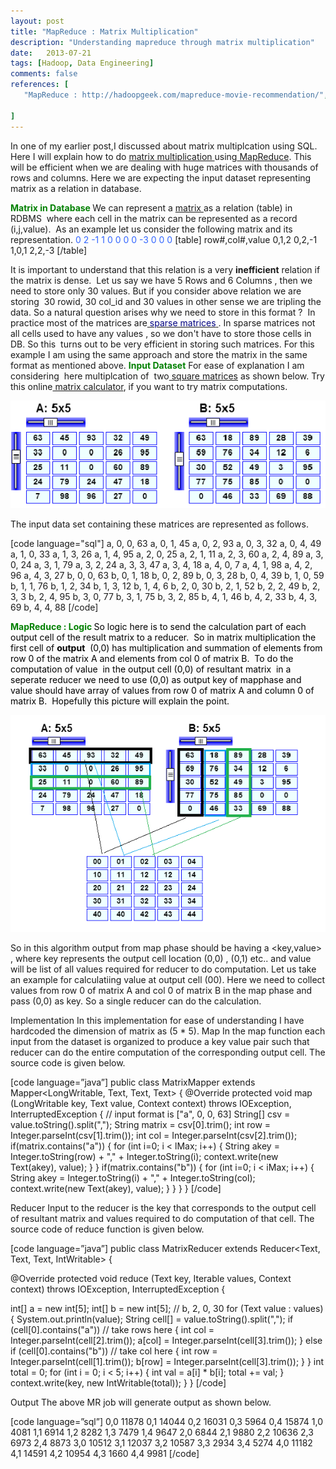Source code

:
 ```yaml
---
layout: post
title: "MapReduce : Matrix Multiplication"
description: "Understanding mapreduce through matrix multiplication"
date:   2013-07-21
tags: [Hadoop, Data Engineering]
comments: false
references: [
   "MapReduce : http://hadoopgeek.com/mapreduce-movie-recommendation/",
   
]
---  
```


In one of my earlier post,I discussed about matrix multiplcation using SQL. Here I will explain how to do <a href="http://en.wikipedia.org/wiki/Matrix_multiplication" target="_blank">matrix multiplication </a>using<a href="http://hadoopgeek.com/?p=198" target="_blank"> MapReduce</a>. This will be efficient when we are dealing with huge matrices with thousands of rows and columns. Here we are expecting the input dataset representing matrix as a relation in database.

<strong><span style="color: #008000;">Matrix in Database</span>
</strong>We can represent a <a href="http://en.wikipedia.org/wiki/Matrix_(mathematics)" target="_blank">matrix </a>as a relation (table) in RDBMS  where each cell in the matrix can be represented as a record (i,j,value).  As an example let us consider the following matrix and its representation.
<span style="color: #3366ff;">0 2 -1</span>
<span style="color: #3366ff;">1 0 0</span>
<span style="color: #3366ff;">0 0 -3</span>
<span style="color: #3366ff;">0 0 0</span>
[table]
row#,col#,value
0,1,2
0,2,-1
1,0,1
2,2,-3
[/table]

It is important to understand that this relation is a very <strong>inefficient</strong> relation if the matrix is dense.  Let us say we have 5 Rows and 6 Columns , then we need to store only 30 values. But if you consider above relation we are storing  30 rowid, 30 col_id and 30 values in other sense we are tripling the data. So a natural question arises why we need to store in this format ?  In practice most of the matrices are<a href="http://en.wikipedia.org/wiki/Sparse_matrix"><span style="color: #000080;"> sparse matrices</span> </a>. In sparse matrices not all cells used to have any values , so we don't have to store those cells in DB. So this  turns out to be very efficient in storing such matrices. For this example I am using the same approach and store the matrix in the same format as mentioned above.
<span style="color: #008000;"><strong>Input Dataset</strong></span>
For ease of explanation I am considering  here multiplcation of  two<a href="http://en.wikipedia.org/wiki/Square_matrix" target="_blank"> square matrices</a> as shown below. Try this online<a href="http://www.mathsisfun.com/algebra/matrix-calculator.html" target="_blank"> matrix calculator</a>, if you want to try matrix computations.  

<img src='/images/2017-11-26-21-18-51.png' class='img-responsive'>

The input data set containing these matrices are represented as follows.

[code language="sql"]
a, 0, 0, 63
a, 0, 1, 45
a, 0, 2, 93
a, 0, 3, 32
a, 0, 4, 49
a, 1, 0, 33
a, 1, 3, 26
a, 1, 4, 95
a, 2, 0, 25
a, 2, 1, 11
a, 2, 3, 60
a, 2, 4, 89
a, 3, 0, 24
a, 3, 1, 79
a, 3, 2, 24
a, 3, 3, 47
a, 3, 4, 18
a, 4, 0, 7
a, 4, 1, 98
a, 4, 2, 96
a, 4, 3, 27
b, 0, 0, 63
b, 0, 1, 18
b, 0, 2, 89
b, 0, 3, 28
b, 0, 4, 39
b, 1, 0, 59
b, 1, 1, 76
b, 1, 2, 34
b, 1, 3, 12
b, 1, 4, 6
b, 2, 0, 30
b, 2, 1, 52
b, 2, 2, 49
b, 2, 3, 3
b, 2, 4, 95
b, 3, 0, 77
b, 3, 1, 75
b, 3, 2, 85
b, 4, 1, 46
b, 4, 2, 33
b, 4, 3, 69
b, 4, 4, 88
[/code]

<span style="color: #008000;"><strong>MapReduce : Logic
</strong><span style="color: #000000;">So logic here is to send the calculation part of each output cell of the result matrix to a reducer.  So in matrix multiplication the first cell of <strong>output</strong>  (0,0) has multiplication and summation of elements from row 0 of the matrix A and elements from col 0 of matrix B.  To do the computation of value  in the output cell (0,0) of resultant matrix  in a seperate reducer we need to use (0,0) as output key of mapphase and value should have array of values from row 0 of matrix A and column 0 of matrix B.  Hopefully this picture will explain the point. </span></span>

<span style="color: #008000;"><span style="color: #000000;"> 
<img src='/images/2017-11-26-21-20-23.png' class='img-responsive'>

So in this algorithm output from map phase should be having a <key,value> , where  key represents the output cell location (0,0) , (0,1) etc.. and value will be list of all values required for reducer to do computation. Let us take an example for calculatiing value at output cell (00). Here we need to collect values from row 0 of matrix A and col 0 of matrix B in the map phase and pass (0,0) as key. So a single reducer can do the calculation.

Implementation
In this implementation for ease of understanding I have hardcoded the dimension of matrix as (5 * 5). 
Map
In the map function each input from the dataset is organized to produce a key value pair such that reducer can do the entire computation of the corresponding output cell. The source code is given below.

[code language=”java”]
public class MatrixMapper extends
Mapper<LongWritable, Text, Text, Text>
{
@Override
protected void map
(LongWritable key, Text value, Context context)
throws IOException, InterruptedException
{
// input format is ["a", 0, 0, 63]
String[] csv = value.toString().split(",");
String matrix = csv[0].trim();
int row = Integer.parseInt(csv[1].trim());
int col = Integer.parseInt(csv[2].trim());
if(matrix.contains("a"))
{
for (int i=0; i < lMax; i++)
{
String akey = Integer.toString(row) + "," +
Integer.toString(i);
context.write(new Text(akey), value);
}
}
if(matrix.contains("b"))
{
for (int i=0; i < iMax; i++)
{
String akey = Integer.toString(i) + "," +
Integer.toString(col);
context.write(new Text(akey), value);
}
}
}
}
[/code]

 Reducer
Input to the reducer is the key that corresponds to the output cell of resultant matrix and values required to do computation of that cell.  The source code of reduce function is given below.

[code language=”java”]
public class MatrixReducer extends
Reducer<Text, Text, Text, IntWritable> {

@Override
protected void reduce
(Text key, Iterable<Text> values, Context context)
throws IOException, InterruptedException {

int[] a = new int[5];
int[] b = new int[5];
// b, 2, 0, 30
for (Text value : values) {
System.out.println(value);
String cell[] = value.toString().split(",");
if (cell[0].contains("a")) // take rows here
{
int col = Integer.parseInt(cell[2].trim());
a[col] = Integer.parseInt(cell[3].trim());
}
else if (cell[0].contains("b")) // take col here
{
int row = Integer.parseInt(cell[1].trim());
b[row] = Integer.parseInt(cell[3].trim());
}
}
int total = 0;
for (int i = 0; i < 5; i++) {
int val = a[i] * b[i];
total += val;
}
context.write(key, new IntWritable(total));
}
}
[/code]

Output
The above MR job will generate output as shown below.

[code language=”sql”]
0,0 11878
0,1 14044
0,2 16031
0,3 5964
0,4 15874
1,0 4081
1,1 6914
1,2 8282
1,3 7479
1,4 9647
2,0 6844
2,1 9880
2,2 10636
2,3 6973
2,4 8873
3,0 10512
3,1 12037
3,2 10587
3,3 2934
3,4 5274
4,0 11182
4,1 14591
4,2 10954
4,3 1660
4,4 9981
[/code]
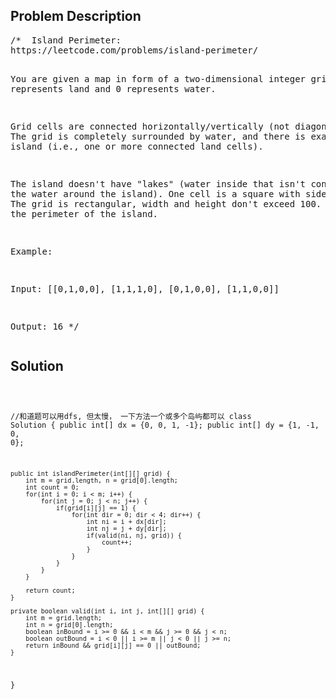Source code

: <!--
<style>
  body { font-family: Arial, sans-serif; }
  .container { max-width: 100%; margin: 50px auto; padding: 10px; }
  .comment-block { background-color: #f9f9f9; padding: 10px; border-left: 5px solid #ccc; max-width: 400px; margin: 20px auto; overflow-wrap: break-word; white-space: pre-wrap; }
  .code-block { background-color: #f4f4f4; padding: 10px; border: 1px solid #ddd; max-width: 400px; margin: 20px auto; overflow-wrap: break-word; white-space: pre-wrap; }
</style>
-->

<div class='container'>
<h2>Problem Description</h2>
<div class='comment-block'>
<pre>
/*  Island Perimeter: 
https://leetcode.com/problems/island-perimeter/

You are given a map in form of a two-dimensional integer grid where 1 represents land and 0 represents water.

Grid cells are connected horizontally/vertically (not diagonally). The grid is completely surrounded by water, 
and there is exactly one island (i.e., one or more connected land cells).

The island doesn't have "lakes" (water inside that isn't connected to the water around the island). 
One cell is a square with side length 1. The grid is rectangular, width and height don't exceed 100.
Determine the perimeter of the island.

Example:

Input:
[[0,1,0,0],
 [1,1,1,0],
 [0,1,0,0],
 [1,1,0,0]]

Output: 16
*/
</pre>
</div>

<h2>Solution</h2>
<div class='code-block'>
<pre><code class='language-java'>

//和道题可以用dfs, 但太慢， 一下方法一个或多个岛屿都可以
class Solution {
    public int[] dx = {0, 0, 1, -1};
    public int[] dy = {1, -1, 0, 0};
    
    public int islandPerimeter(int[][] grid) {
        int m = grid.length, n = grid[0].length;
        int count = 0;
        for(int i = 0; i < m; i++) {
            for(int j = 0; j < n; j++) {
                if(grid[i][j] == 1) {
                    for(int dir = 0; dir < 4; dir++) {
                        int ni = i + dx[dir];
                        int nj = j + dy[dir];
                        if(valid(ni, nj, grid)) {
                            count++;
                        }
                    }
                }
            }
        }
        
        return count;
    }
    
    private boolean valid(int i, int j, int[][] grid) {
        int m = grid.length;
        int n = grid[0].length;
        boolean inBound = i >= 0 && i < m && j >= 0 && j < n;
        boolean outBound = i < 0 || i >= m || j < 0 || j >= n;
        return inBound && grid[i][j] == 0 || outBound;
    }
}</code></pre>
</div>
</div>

Prompt
Reproduce exactly the stretch of the material above that starts at the line with "for (int i=0; i < lMax; i++)" and ends at the line with "int total = 0;", both included, and nothing else.

Answer
for (int i=0; i < lMax; i++)
{
String akey = Integer.toString(row) + "," +
Integer.toString(i);
context.write(new Text(akey), value);
}
}
if(matrix.contains("b"))
{
for (int i=0; i < iMax; i++)
{
String akey = Integer.toString(i) + "," +
Integer.toString(col);
context.write(new Text(akey), value);
}
}
}
}
[/code]

 Reducer
Input to the reducer is the key that corresponds to the output cell of resultant matrix and values required to do computation of that cell.  The source code of reduce function is given below.

[code language=”java”]
public class MatrixReducer extends
Reducer<Text, Text, Text, IntWritable> {

@Override
protected void reduce
(Text key, Iterable<Text> values, Context context)
throws IOException, InterruptedException {

int[] a = new int[5];
int[] b = new int[5];
// b, 2, 0, 30
for (Text value : values) {
System.out.println(value);
String cell[] = value.toString().split(",");
if (cell[0].contains("a")) // take rows here
{
int col = Integer.parseInt(cell[2].trim());
a[col] = Integer.parseInt(cell[3].trim());
}
else if (cell[0].contains("b")) // take col here
{
int row = Integer.parseInt(cell[1].trim());
b[row] = Integer.parseInt(cell[3].trim());
}
}
int total = 0;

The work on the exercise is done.